La democracia autoritaria no la traerán los bárbaros sino la clase media. O, para ser más precisos, los hijos y nietos de una clase media empobrecida y enfurecida, que habrá perdido definitivamente la confianza en las promesas del liberalismo. Ellos no se echarán a la calle para apuñalarlo, pero respaldarán un autoritarismo democrático que abolirá con sus votos la democracia liberal. Lo harán porque ésta se ha pervertido al convertirse en una democracia gubernativa que respalda una mayoría parlamentaria que se limita a gestionar el presente con la inercia de un presupuesto del pasado. Que no anticipa el futuro con nuevas leyes porque no trabaja por alcanzar el progreso luchando por conseguir los consensos que aprueben aquéllas. Que se conforma con administrar lo dado y que no legisla para ofrecer otras cosas. Pero, sobre todo, que vive atrapada por la necesidad de resistir como sea y de culpar a quienes no le secunden en este propósito de ser cómplices de lo que viene, aunque no estén a favor de ello.
Esta democracia gubernativa es consecuencia en España de hacer de la necesidad, como se dijo al principio de esta legislatura de impasse, no virtud, sino fuente primaria de un derecho que se limita a hacer tan solo dos cosas. Una, ejecutar administrativamente un presupuesto que se prorroga año tras año. Y, dos, aprobar decretos de conveniencia que eluden la tarea de ser leyes de fondo. En fin, una democracia gubernativa que se desacredita al permitir que el Congreso se convierta en un plató televisivo de polarización y donde el gobierno, además de ser parte activa del espectáculo, apenas puede alinear ya una mayoría que sume votos que aprueben leyes que eviten el triunfo de quienes desean una democracia autoritaria.

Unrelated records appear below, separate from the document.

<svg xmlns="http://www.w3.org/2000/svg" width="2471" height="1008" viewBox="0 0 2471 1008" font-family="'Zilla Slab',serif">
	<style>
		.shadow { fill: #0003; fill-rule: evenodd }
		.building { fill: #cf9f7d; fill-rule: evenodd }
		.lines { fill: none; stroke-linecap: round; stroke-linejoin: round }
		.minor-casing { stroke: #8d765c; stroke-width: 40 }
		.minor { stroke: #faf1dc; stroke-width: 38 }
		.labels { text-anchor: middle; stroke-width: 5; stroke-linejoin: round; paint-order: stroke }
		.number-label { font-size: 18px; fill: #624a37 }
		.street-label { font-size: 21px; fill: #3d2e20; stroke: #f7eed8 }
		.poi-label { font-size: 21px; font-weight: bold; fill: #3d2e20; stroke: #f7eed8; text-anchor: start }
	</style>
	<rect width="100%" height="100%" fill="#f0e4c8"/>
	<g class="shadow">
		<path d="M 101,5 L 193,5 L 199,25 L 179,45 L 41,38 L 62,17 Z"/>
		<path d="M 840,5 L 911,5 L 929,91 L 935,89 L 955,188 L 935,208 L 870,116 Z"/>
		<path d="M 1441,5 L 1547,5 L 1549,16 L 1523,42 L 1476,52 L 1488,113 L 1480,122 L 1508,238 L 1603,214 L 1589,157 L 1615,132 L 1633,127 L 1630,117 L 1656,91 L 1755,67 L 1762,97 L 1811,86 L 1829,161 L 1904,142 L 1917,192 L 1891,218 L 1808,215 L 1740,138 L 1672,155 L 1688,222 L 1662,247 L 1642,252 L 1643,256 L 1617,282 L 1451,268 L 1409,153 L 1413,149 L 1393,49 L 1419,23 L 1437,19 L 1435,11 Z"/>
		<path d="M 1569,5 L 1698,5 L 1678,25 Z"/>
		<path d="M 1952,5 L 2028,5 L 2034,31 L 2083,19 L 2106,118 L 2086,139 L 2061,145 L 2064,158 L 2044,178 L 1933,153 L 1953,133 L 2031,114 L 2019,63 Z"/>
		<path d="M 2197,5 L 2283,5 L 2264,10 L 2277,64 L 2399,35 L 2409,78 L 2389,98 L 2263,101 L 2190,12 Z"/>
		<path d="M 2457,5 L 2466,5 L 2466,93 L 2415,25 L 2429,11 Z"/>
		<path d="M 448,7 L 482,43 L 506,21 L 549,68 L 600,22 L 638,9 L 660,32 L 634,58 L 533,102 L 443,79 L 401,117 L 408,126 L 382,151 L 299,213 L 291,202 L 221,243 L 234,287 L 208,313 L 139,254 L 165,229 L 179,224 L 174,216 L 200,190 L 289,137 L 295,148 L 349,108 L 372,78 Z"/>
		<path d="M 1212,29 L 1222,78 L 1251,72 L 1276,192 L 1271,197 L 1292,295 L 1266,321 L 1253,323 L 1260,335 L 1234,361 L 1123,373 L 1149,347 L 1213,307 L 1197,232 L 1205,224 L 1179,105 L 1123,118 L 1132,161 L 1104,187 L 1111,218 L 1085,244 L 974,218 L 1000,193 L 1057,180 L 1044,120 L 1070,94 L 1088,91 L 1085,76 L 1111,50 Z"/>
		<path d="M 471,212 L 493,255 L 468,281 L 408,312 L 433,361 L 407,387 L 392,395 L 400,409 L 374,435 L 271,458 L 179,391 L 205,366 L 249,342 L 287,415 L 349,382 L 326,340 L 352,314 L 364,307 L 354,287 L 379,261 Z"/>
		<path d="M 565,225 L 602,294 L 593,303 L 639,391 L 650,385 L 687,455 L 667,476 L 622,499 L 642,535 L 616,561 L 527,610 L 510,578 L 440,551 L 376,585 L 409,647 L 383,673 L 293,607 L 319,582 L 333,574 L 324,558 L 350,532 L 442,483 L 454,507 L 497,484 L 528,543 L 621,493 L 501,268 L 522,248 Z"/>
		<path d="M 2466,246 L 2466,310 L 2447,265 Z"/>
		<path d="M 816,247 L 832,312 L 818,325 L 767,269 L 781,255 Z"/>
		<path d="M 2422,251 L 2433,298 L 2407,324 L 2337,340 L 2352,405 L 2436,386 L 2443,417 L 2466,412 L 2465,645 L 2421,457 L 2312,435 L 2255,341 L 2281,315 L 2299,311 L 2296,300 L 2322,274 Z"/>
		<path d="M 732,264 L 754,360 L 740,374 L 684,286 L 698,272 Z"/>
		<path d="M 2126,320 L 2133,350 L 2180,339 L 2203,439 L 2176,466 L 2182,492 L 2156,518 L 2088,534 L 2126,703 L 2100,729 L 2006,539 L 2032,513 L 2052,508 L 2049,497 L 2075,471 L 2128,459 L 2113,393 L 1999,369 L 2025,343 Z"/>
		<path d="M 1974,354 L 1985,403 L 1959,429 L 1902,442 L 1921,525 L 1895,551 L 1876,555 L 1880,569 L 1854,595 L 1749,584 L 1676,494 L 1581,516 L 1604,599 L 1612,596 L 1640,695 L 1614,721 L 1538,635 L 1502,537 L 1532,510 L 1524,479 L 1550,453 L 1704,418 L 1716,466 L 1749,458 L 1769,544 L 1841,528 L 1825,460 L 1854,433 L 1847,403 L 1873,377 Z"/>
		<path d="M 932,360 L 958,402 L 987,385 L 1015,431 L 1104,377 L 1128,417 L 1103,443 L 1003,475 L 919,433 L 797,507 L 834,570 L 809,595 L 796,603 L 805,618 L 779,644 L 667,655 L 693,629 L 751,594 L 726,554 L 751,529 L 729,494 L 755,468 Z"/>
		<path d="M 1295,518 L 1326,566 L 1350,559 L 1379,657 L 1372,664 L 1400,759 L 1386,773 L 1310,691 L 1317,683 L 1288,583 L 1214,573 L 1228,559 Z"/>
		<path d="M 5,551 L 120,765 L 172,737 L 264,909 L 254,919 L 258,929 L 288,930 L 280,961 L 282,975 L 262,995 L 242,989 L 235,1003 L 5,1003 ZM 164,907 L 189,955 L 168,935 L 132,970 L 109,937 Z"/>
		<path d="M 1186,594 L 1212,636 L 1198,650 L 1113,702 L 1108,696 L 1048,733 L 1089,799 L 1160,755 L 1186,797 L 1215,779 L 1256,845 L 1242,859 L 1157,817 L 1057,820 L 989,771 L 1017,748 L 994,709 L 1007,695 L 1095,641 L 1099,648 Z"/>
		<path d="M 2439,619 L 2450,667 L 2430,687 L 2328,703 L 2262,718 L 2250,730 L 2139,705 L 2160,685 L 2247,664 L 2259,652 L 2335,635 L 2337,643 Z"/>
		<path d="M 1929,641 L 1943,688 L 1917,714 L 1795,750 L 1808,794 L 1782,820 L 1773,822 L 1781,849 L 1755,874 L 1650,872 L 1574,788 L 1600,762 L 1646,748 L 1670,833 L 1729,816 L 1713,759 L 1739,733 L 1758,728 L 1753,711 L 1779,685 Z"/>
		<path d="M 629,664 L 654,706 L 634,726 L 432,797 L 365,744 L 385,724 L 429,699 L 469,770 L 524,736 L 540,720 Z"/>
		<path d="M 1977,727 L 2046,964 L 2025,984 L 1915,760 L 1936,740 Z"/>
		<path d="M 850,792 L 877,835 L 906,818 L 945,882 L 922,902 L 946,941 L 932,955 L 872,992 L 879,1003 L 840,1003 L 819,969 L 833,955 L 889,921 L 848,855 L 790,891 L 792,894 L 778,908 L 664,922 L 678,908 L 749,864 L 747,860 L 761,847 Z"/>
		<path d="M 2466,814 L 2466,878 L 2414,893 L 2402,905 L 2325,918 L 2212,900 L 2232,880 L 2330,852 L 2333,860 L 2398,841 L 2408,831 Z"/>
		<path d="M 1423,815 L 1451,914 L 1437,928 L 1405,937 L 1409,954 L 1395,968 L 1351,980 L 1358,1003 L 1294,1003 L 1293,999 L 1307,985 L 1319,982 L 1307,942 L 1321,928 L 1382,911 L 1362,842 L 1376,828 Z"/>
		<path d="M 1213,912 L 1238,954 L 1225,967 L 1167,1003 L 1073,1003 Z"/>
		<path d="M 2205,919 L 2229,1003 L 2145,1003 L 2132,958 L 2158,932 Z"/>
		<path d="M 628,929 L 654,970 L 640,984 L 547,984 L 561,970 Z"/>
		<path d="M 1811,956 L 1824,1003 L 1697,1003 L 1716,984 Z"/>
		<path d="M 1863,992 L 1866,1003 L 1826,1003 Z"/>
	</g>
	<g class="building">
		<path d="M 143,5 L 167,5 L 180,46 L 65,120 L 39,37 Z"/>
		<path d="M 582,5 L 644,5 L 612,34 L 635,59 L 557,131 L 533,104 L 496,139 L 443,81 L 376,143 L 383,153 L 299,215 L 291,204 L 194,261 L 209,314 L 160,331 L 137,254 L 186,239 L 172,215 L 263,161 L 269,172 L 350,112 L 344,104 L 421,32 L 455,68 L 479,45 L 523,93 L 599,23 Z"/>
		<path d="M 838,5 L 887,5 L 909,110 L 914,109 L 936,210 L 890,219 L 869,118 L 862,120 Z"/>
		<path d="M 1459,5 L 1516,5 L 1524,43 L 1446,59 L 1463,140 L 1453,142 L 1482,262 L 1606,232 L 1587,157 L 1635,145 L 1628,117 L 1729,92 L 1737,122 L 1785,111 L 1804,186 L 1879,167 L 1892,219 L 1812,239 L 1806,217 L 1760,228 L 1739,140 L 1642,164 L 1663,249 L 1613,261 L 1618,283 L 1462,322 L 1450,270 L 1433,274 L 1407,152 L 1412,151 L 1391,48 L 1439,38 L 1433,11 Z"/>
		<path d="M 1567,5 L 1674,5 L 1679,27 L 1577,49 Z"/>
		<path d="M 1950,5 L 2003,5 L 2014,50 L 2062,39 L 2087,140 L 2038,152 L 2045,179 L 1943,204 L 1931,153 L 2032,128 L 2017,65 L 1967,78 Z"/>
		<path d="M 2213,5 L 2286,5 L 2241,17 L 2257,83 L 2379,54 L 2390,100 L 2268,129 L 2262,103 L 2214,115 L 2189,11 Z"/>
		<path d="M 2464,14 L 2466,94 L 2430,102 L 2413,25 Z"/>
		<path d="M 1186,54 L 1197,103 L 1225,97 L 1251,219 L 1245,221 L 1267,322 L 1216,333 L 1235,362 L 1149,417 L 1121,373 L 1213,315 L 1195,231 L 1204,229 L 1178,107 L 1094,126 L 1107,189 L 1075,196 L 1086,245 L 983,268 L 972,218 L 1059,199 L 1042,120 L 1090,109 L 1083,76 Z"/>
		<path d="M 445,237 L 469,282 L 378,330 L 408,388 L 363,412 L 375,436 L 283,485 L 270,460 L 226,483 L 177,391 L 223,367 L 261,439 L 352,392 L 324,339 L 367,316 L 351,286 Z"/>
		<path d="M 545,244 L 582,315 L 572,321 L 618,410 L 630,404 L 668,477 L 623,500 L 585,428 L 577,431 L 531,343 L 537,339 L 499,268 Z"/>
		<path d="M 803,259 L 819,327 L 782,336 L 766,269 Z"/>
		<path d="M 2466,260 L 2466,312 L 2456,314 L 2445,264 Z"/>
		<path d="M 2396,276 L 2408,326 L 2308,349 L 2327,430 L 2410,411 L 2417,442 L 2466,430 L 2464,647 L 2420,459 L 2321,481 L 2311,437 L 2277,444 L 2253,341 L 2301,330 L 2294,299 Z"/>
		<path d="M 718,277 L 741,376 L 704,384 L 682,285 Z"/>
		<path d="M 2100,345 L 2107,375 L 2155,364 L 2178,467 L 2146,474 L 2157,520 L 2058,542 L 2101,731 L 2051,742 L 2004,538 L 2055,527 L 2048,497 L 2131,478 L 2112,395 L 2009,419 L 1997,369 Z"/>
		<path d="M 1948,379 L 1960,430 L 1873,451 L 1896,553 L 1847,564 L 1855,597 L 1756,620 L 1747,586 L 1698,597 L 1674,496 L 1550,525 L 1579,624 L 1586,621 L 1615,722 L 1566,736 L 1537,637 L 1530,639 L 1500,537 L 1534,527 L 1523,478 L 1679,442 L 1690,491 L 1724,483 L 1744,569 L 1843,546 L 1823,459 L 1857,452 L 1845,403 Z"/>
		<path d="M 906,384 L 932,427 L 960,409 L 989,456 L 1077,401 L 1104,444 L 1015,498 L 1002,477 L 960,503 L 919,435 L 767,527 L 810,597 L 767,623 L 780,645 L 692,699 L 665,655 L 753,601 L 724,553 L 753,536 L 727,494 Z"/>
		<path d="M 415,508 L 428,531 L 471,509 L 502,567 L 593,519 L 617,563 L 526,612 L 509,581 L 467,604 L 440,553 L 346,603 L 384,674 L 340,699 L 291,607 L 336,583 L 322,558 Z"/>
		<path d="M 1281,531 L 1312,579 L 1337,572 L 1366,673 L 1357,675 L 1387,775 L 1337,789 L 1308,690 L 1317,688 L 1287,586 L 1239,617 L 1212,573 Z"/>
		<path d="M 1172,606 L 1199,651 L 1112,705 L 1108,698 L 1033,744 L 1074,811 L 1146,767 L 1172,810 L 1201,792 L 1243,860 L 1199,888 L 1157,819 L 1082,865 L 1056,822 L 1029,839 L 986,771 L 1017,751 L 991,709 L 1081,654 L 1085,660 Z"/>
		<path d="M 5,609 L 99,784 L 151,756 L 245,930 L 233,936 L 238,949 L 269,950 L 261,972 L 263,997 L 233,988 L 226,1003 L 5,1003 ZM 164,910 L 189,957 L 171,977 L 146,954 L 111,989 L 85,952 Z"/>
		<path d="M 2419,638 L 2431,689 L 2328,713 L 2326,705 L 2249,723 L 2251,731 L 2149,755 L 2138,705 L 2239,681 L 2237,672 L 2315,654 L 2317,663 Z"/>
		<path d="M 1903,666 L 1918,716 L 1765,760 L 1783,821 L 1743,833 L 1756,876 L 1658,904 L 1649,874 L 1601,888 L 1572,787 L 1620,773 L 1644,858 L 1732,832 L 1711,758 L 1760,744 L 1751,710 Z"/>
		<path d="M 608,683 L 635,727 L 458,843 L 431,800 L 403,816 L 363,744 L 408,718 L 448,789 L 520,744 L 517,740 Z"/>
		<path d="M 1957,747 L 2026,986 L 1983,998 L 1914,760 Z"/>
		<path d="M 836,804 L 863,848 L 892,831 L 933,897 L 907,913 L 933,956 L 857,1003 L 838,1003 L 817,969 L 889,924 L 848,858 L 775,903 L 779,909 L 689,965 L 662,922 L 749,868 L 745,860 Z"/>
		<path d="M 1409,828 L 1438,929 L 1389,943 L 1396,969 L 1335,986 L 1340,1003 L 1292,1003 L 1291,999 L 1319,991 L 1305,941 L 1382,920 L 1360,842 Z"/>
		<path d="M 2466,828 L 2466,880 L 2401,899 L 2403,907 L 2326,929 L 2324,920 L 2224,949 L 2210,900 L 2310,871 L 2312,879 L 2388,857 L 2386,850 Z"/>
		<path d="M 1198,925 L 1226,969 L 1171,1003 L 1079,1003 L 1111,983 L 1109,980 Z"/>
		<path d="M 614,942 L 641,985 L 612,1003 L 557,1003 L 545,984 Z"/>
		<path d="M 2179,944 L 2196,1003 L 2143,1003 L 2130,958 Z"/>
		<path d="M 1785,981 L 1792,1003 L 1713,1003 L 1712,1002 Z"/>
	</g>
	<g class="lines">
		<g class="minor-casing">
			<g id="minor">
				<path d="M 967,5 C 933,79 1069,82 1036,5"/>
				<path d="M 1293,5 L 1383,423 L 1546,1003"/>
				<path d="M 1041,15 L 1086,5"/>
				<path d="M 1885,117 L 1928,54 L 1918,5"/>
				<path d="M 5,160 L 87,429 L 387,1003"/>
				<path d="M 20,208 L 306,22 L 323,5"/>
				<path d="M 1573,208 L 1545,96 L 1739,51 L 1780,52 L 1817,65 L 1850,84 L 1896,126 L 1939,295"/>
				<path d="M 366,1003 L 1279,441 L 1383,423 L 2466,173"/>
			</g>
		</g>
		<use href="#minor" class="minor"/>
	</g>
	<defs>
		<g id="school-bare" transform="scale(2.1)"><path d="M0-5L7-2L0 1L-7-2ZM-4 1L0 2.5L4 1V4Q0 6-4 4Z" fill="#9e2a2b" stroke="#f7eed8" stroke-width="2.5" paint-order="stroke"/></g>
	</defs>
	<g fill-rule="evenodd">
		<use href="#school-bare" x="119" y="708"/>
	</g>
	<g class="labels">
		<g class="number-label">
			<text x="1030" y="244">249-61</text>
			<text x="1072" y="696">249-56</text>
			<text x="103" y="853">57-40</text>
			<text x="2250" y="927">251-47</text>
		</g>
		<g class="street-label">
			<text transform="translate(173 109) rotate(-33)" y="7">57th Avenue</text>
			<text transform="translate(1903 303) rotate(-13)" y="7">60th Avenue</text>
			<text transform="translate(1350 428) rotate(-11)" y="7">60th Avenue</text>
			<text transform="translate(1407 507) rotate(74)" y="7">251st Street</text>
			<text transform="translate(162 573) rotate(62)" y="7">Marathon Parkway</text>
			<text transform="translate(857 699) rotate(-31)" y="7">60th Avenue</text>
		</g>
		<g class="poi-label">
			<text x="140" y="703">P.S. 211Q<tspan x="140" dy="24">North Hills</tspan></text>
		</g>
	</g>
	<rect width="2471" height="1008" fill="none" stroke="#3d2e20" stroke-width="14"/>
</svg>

¿Qué sucederá cuando no dé más de sí este impasse de falta de ejemplaridad política como muro de contención para defender la democracia liberal y tengamos que votar? ¿Quiénes evitarán que se establezca una democracia autoritaria? Y lo más importante, ¿cómo combatir su posibilidad sin limitarse a apoyar otra democracia gubernativa que sume más que aquélla?